Сам того не замечая, он чаще и чаще смотрел на жизнь глазами Устиньи Ивановны.
…На тропинке за озером показалась девушка в линючем, застиранном сарафане. Она быстро шла, опустив голову, машинально то расплетая, то заплетая переброшенную через плечо тугую, цвета воронова крыла косу. Взбежав на косогор у дома, она выпрямилась, перевела дыхание и заметила на крыльце Пахомова. Сконфузившись, она подошла к колодцу, вылила воду из ведра в колоду и аккуратно вымыла запыленные ноги.
— Здравствуйте!

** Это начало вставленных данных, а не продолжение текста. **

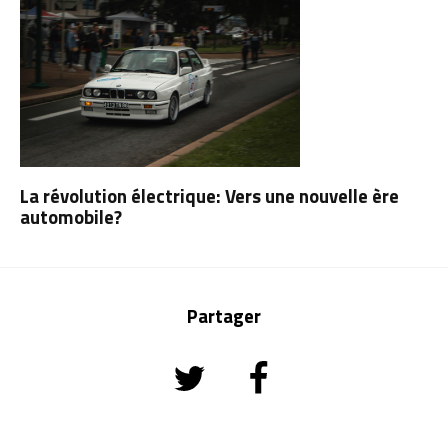
La révolution électrique: Vers une nouvelle ère
automobile?
Partager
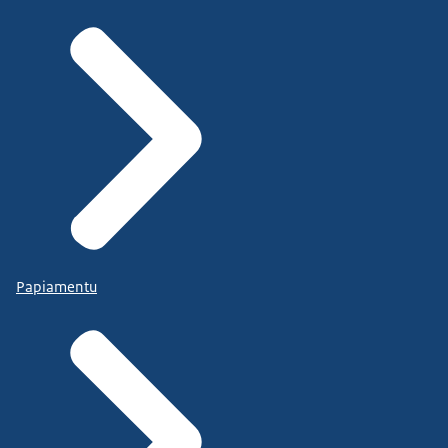
Papiamentu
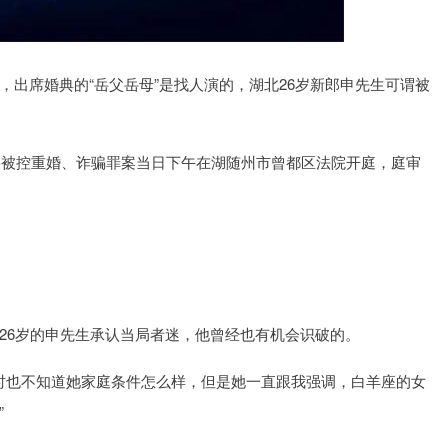
沪深300
4694.44
1.42%
43.13
0.93%
出席婚典的“岳父岳母”是找人演的，湖北26岁新郎申先生可谓被
尹某被控重婚、诈骗罪案当日下午在湖随州市曾都区法院开庭，庭审
26岁的申先生承认当局者迷，他曾经也有机会识破的。
当时也不知道她家庭条件怎么样，但是她一直跟我强调，白羊座的女
”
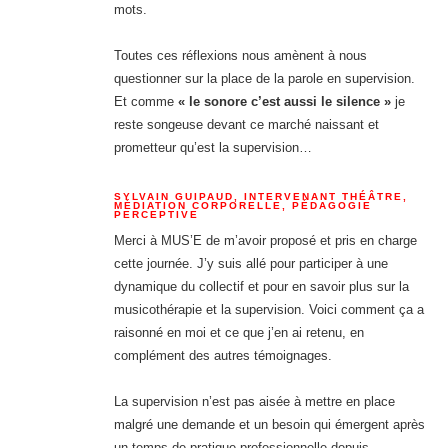
mots.
Toutes ces réflexions nous amènent à nous
questionner sur la place de la parole en supervision.
Et comme
« le sonore c’est aussi le silence »
je
reste songeuse devant ce marché naissant et
prometteur qu’est la supervision…
SYLVAIN GUIPAUD, INTERVENANT THÉÂTRE,
MÉDIATION CORPORELLE, PÉDAGOGIE
PERCEPTIVE
Merci à MUS’E de m’avoir proposé et pris en charge
cette journée. J’y suis allé pour participer à une
dynamique du collectif et pour en savoir plus sur la
musicothérapie et la supervision. Voici comment ça a
raisonné en moi et ce que j’en ai retenu, en
complément des autres témoignages.
La supervision n’est pas aisée à mettre en place
malgré une demande et un besoin qui émergent après
un temps de pratique professionnelle depuis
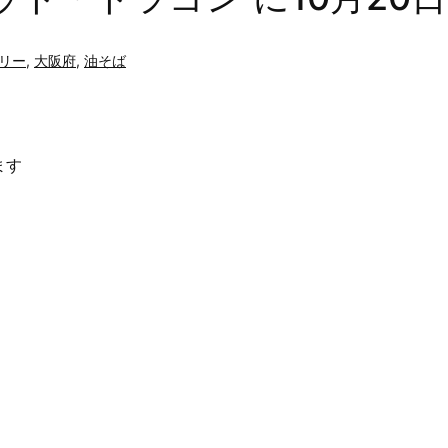
リー
,
大阪府
,
油そば
ます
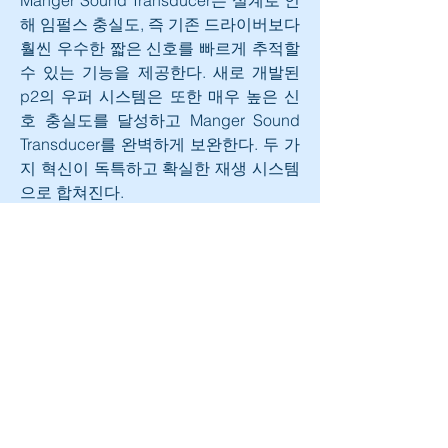
해 임펄스 충실도, 즉 기존 드라이버보다 
훨씬 우수한 짧은 신호를 빠르게 추적할 
수 있는 기능을 제공한다. 새로 개발된 
p2의 우퍼 시스템은 또한 매우 높은 신
호 충실도를 달성하고 Manger Sound 
Transducer를 완벽하게 보완한다. 두 가
지 혁신이 독특하고 확실한 재생 시스템
으로 합쳐진다.
독일 Manger Audio P2 스피커는 오디
오엑스포서울 2021에서 만나볼 수 있다.
0
0
33
Kommentar verfassen...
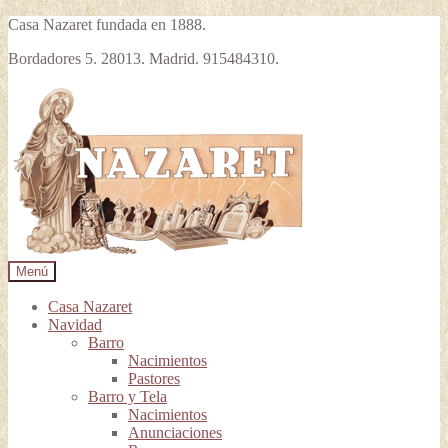
Casa Nazaret fundada en 1888.
Bordadores 5. 28013. Madrid. 915484310.
Ir
Ir
a
al
la
contenido
navegación
Menú
Casa Nazaret
Navidad
Barro
Nacimientos
Pastores
Barro y Tela
Nacimientos
Anunciaciones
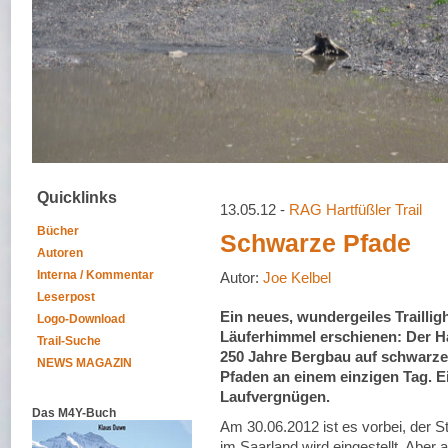
Quicklinks
13.05.12 -
RAG Hartfüßler Trail
Bücher
Schwarze Pfade
Autoren
Interna / Kommentar
Autor:
Joe Kelbel
Leserpost
Ein neues, wundergeiles Trailligh
Logo-Download
Läuferhimmel erschienen: Der Har
Trail-Suche
250 Jahre Bergbau auf schwarze
NEWS MAGAZIN
Pfaden an einem einzigen Tag. Ei
Laufvergnügen.
Das M4Y-Buch
Am 30.06.2012 ist es vorbei, der 
im Saarland wird eingestellt. Aber a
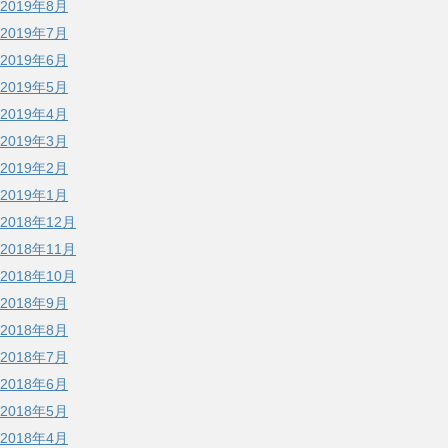
2019年8月
2019年7月
2019年6月
2019年5月
2019年4月
2019年3月
2019年2月
2019年1月
2018年12月
2018年11月
2018年10月
2018年9月
2018年8月
2018年7月
2018年6月
2018年5月
2018年4月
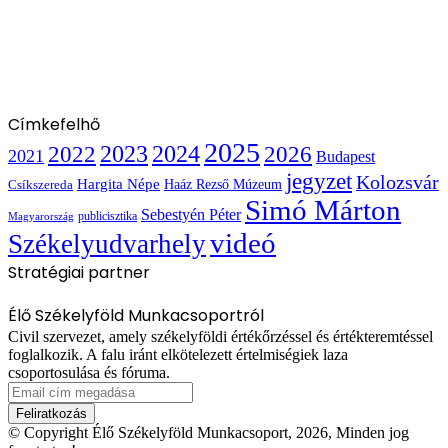
Címkefelhő
2025
2022
2023
2024
2026
2021
Budapest
jegyzet
Kolozsvár
Hargita Népe
Haáz Rezső Múzeum
Csíkszereda
Simó Márton
Sebestyén Péter
publicisztika
Magyarország
videó
Székelyudvarhely
Stratégiai partner
Élő Székelyföld Munkacsoportról
Civil szervezet, amely székelyföldi értékőrzéssel és értékteremtéssel
foglalkozik. A falu iránt elkötelezett értelmiségiek laza
csoportosulása és fóruma.
Email
cím
megadása
© Copyright Élő Székelyföld Munkacsoport, 2026, Minden jog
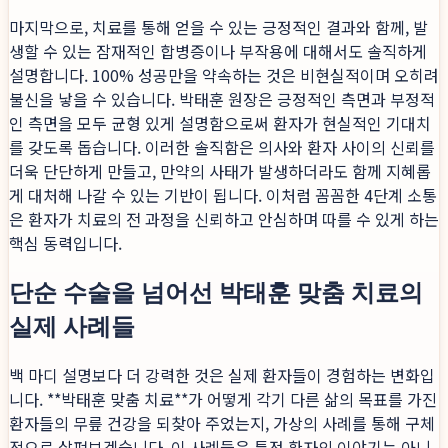
마지막으로, 치료를 통해 얻을 수 있는 긍정적인 결과와 함께, 발
생할 수 있는 잠재적인 합병증이나 부작용에 대해서도 솔직하게
설명합니다. 100% 성공만을 약속하는 것은 비현실적이며 오히려
불신을 낳을 수 있습니다. 박태훈 원장은 긍정적인 측면과 부정적
인 측면을 모두 균형 있게 설명함으로써 환자가 현실적인 기대치
를 갖도록 돕습니다. 이러한 솔직함은 의사와 환자 사이의 신뢰를
더욱 단단하게 만들고, 만약의 사태가 발생하더라도 함께 지혜롭
게 대처해 나갈 수 있는 기반이 됩니다. 이처럼 꼼꼼한 4단계 소통
은 환자가 치료의 전 과정을 신뢰하고 안심하며 따를 수 있게 하는
핵심 동력입니다.
단순 수술을 넘어선 박태훈 맞춤 치료의
실제 사례들
백 마디 설명보다 더 강력한 것은 실제 환자들이 경험하는 변화입
니다. **박태훈 맞춤 치료**가 어떻게 각기 다른 삶의 목표를 가진
환자들의 무릎 건강을 되찾아 주었는지, 가상의 사례를 통해 구체
적으로 살펴보겠습니다. 이 사례들은 특정 환자의 이야기는 아니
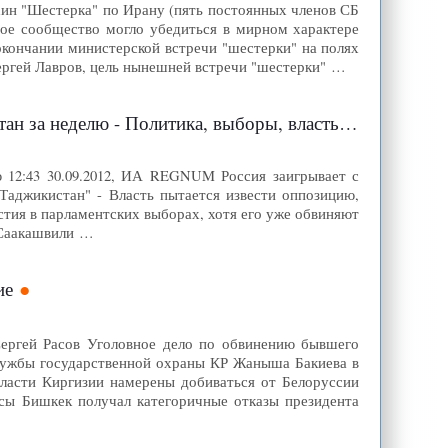
хин "Шестерка" по Ирану (пять постоянных членов СБ
ое сообщество могло убедиться в мирном характере
окончании министерской встречи "шестерки" на полях
ергей Лавров, цель нынешней встречи "шестерки" …
 Политика, выборы, власть - Новости - ИА REGNUM
 12:43 30.09.2012, ИА REGNUM Россия заигрывает с
Таджикистан" - Власть пытается извести оппозицию,
стия в парламентских выборах, хотя его уже обвиняют
ь Саакашвили …
ие
 Сергей Расов Уголовное дело по обвинению бывшего
Службы государственной охраны КР Жаныша Бакиева в
Власти Киргизии намерены добиваться от Белоруссии
сы Бишкек получал категоричные отказы президента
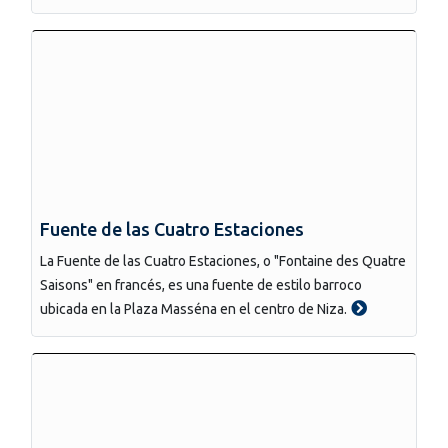
Fuente de las Cuatro Estaciones
La Fuente de las Cuatro Estaciones, o "Fontaine des Quatre
Saisons" en francés, es una fuente de estilo barroco
ubicada en la Plaza Masséna en el centro de Niza.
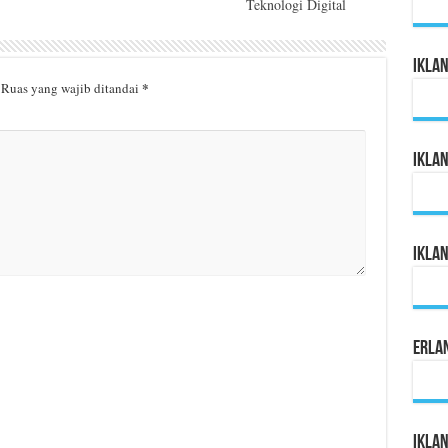
Teknologi Digital
Ikla
*
Ruas yang wajib ditandai
Ikla
Ikla
Erla
Iklan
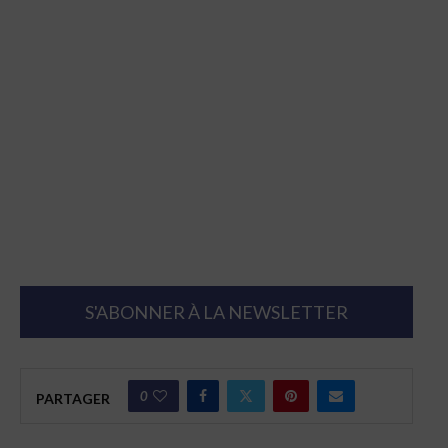
S'ABONNER À LA NEWSLETTER
0
PARTAGER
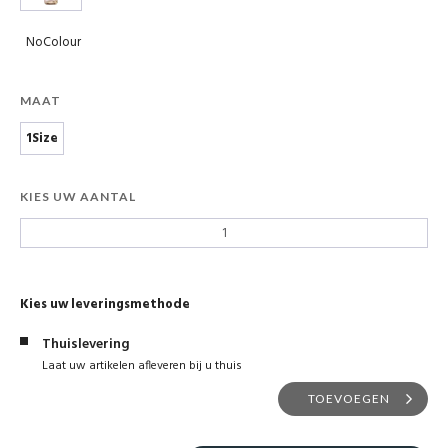
NoColour
MAAT
1Size
KIES UW AANTAL
Kies uw leveringsmethode
Thuislevering
Laat uw artikelen afleveren bij u thuis
TOEVOEGEN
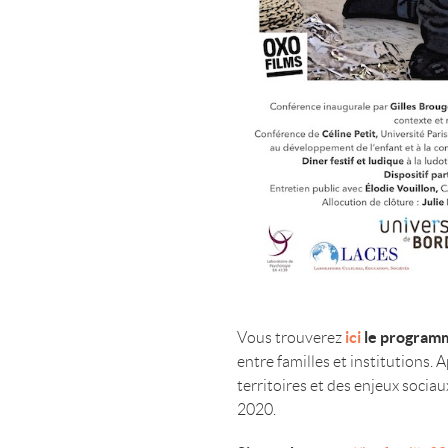
ici
le programm
Vous trouverez
entre familles et institutions. 
territoires et des enjeux sociau
2020.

А тетя Устя дома?
Она глядела на Пахомова и застенчиво и лукаво, и он догадался, что русая борода ему к лицу, понял — по округе идет молва, что Устинья Ивановна взяла в дом доброго молодца.
— Дома, дома, да понимаешь… — Пахомов не удержался от самодовольной улыбки.
Глаза у девушки были серо-синие; под цветастой кофтой стояли твердые груди; босые, покрасневшие от жгучей колодезной воды, с оловянного отблеска ноготками стройные ноги были маленькие, но сильные. Темно-золотистый загар отлакировал нежное ее личико и голые до локтей руки.
— Мое дело безотлагательное, — требовательно сказала она.
Из сеней выглянула тетя Клава, кивнула: «Здравствуй, Алена», послушала и послала девушку на сеновал: разбуди, мол, сама, а мне напарываться на ругань Устиньи Ивановны не хочется.
И действительно, сперва на сеновале раздалось раздраженное восклицание: «А, жизнь проклятая, отдохнуть не дадут!» — но едва Устинья Ивановна увидела Алену, как всполошилась: «Да что случилось-то?» — и, не дав ей промолвить слова, увела в горницу.